=== Text block ===
From slam dunks to double tons, these are the most exciting, silly and downright crazy plays in the sport world this week.

Shane Warne! Just when you think he has flooded the market with stupid, that he can't possibly expand, he opens up a whole new line in the African jungle! And it is selling well! I refer, of course, to the show I'm a Celebrity, Get Me Out of Here, where Warnie is the star turn. As if you didn't know, our scene this week centres on the spinmeister lazing around the camp area with fellow contestant, a woman by the name of Bonnie Lythgoe – no, me neither – when Warnie puts out the view that both us, and our world has been shaped by ... well, it would spoil it, if I told you. You tell 'em, Shane.

"If we've evolved from monkeys, then why haven't those ones evolved?" Warnie asks. "Cos I'm saying: Aliens. We started from aliens. Maybe they turned a few monkeys into humans and said 'Yeah, it works'." Ground Control to Space Cadet Shane. Do you read me? Over ...

=== Extracted information ===
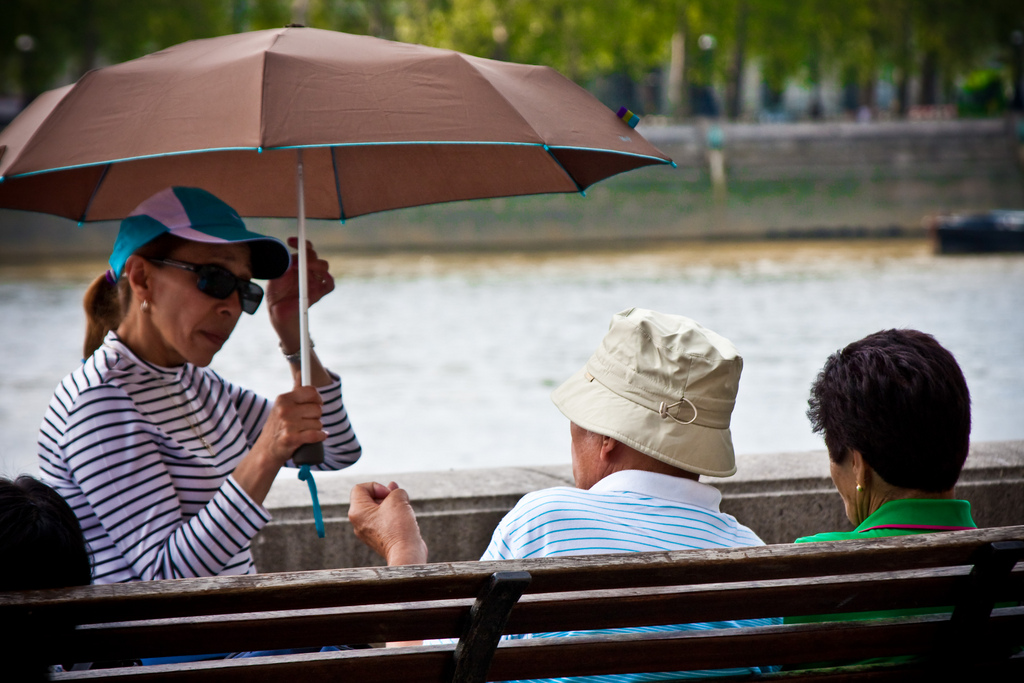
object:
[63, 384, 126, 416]
stripe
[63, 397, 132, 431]
stripe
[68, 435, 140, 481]
stripe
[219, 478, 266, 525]
stripe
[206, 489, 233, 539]
stripe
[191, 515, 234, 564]
stripe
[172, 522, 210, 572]
stripe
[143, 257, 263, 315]
glasses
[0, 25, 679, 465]
umbrella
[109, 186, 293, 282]
hat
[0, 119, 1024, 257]
wall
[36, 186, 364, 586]
woman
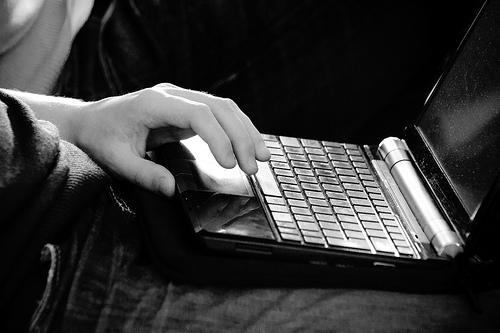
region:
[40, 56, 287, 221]
hand hovering above laptop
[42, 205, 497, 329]
black pant leg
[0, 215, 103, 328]
pocket of pants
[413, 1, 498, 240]
dusty black laptop screen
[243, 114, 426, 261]
keyboard of a laptop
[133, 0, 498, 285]
black plastic laptop on a lap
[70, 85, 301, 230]
hand touching a laptop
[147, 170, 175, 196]
thumb of a hand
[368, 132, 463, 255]
grey hinge of a laptop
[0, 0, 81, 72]
white cloth in background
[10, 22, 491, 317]
black and white photo of a man and laptop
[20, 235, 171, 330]
man's blue jeans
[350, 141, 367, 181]
F keys on a keyboard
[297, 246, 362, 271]
auxillery ports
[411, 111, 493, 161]
portion of a compter screen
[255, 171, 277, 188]
part of the space bar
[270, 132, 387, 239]
keyboard of a laptop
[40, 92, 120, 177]
wrist resting on stomach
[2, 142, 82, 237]
man's sweater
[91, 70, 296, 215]
fingers about to touch keys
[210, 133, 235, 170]
part of a finger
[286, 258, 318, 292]
edge of a latop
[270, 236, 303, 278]
part of a laptop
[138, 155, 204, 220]
part of a finger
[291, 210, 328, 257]
part of a button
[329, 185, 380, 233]
part of a laptop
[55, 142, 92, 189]
part of a sweater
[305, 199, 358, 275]
part of a laptop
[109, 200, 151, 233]
part of a long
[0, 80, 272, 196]
the left hand of a man's hand above the laptop's keyboard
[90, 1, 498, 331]
a laptop computer on the boy's lap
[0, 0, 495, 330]
the lap of a young boy holding a laptop computer and a cover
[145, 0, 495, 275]
a laptop computer on a cover on the young man's lap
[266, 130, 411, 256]
the keys on the keyboard of a laptop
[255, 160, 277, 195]
part of a space bar on a keyboard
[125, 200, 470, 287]
a laptop computer cover on the boy's lap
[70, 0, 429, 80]
a bag to carry the laptop computer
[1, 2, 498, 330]
a person wearing denim jeans holding a laptop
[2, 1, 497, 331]
a young person sitting down using a laptop computer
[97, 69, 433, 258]
hand typing on keyboard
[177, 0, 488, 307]
black laptop with shinny keyboards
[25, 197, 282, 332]
men's dark denim pants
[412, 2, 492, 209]
laptop screen is off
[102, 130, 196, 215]
thumb touching black laptop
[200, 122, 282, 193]
nicely trims male nails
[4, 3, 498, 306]
black and white photo of a man using a laptop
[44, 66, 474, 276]
left hand on laptop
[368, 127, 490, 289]
round corner on laptop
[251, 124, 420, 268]
silver keys on a laptop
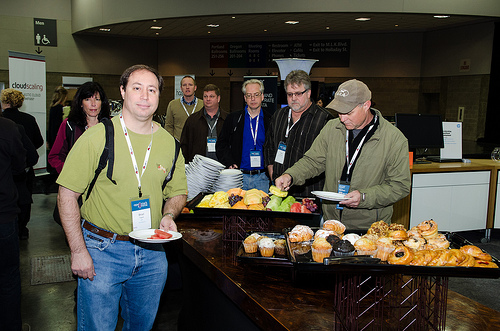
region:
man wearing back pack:
[27, 56, 184, 314]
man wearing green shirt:
[58, 60, 188, 327]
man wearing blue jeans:
[60, 57, 188, 322]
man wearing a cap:
[315, 76, 415, 224]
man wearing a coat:
[337, 77, 408, 212]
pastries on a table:
[370, 215, 476, 267]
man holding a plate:
[95, 65, 181, 280]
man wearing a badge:
[102, 66, 177, 308]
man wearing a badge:
[197, 81, 229, 151]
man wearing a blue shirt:
[233, 80, 273, 164]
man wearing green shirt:
[45, 50, 203, 291]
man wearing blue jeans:
[35, 201, 205, 329]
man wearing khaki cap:
[311, 67, 405, 138]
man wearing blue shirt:
[228, 67, 288, 187]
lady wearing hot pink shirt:
[29, 62, 120, 164]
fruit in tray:
[187, 173, 329, 238]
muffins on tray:
[238, 210, 290, 270]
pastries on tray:
[285, 224, 499, 284]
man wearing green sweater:
[159, 63, 214, 153]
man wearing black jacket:
[161, 70, 254, 178]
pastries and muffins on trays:
[235, 213, 499, 284]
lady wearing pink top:
[39, 69, 114, 191]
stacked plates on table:
[185, 144, 255, 212]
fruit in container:
[196, 181, 339, 231]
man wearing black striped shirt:
[254, 75, 351, 193]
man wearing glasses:
[266, 80, 318, 180]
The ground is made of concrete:
[28, 288, 68, 327]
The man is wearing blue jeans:
[68, 222, 172, 328]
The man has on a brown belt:
[73, 216, 131, 248]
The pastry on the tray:
[287, 221, 499, 283]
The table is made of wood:
[239, 274, 317, 324]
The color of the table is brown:
[241, 275, 316, 322]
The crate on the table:
[328, 280, 455, 329]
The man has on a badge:
[114, 115, 162, 233]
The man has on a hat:
[321, 77, 378, 118]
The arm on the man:
[51, 124, 99, 284]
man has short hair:
[115, 66, 154, 90]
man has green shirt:
[85, 116, 194, 228]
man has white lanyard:
[100, 123, 168, 238]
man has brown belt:
[83, 212, 138, 252]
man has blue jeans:
[80, 225, 183, 327]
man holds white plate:
[140, 224, 176, 243]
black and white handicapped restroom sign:
[18, 18, 60, 46]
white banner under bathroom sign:
[5, 54, 57, 195]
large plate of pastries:
[242, 227, 499, 262]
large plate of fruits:
[207, 176, 350, 221]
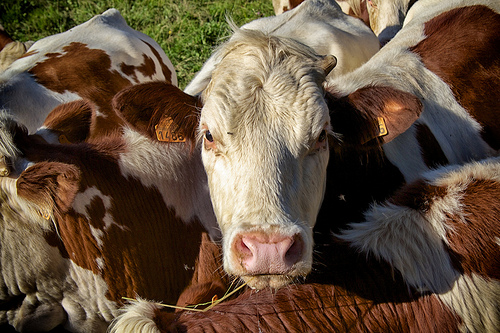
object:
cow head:
[106, 30, 423, 295]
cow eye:
[309, 119, 329, 150]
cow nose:
[229, 227, 306, 272]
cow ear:
[109, 79, 199, 146]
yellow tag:
[149, 111, 189, 145]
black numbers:
[159, 131, 164, 141]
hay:
[120, 277, 253, 314]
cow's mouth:
[221, 267, 306, 287]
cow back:
[5, 18, 140, 90]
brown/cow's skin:
[68, 55, 99, 85]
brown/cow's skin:
[142, 226, 172, 276]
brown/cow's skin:
[472, 22, 500, 116]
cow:
[0, 6, 180, 133]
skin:
[21, 38, 130, 126]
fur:
[196, 28, 330, 234]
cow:
[110, 0, 500, 291]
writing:
[157, 128, 184, 142]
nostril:
[230, 233, 254, 259]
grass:
[1, 0, 273, 88]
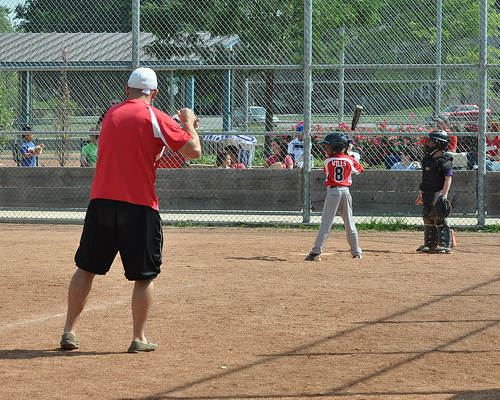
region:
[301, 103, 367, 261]
young baseball player on a field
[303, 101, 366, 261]
young baseball player at bat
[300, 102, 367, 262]
young baseball player holding a black bat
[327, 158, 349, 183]
name and number on a baseball jersey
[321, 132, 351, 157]
black helmet on a young baseball player's head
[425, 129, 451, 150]
black helmet on a baseball catcher's head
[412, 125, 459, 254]
young baseball catcher on a field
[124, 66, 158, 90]
white hat on a man's head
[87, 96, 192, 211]
red and white tshirt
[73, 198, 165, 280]
black shorts on a man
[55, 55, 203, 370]
that is a person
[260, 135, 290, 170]
that is a person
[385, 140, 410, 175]
that is a person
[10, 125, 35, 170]
that is a person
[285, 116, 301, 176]
that is a person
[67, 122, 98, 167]
that is a person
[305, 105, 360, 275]
that is a person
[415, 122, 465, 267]
that is a person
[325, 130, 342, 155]
that is a helmnet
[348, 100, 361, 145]
that is baseball bat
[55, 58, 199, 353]
man wearing red shirt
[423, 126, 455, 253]
catcher standing behind home plate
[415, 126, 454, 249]
protective gear of the catcher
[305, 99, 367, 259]
batter standing in the batter's box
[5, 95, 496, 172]
people watching the baseball game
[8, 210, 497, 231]
grass strip along the fencing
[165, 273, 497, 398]
shadows on the baseball field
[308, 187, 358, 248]
gray pants of the batter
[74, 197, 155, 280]
black shorts man is wearing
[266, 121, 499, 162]
rose bushes growing behind people watching game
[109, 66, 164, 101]
man has white cap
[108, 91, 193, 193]
red and white shirt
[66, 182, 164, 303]
coach has black shorts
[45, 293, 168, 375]
coach has grey shoes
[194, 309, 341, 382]
dirt is light brown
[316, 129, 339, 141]
batter has blue cap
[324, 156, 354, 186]
red white and black shirt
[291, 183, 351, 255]
batter has grey pants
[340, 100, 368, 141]
batter is holding bat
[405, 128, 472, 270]
catcher is standing behind home plate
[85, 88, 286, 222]
a man is wearing a red shirt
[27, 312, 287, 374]
the man is wearing slip on shoes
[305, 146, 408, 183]
the boy's jersey is #8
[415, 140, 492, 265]
the umpire is dressed in black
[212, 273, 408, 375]
the ground is made of dirt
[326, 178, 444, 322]
the boy is wearing gray pants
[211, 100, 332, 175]
the crowd is behind the fence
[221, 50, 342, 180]
the fence is made of metal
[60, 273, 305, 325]
the man has large calves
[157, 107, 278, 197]
the man is preparing to pitch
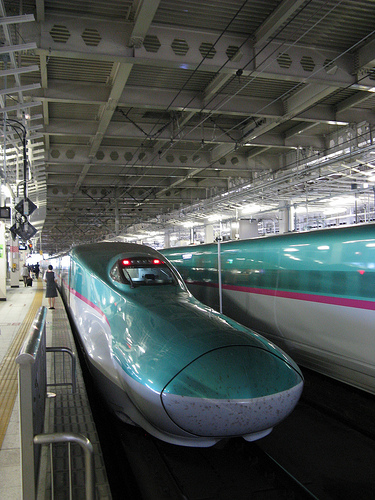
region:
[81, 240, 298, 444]
A train on the railway track.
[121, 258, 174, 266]
Headlights on the train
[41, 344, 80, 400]
Metal bars on the side walk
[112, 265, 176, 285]
Windscreen on the train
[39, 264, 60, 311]
A woman at the station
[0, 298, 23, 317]
A pavement with cabro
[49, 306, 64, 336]
A side walk at the station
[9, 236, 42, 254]
Traffic signal at the station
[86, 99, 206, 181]
Roofing at the station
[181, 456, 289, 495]
Railway track at the station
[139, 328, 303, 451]
the front of a green and white train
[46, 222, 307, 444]
a green and white train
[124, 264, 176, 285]
the front windshield of a train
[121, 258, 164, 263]
a pair of red lights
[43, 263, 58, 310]
a woman in a dress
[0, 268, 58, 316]
part of a train platform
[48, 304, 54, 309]
a pair of womans black shoes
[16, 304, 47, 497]
a silver hand railing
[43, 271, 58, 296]
a black womans dress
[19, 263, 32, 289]
someone rolling a piece of luggage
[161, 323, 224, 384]
aqua on the top of train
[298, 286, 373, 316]
purple stripe on the train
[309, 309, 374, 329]
grey under the purple stripe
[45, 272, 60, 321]
woman on the platform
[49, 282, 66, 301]
woman is wearing a dress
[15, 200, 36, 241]
signs in the train station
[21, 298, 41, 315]
yellow stripe next to platform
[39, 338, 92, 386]
railing on the platform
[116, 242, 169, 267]
red lights on the front of the train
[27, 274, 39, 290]
woman rolling luggage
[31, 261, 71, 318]
woman on train platform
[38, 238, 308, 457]
large train in station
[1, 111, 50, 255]
back side of train signs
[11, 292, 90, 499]
metal safety railing at train station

=== Directions ===
In the sports roundup, who is the fellow contestant lounging in the camp with Shane Warne?

=== Response to this task ===
Bonnie Lythgoe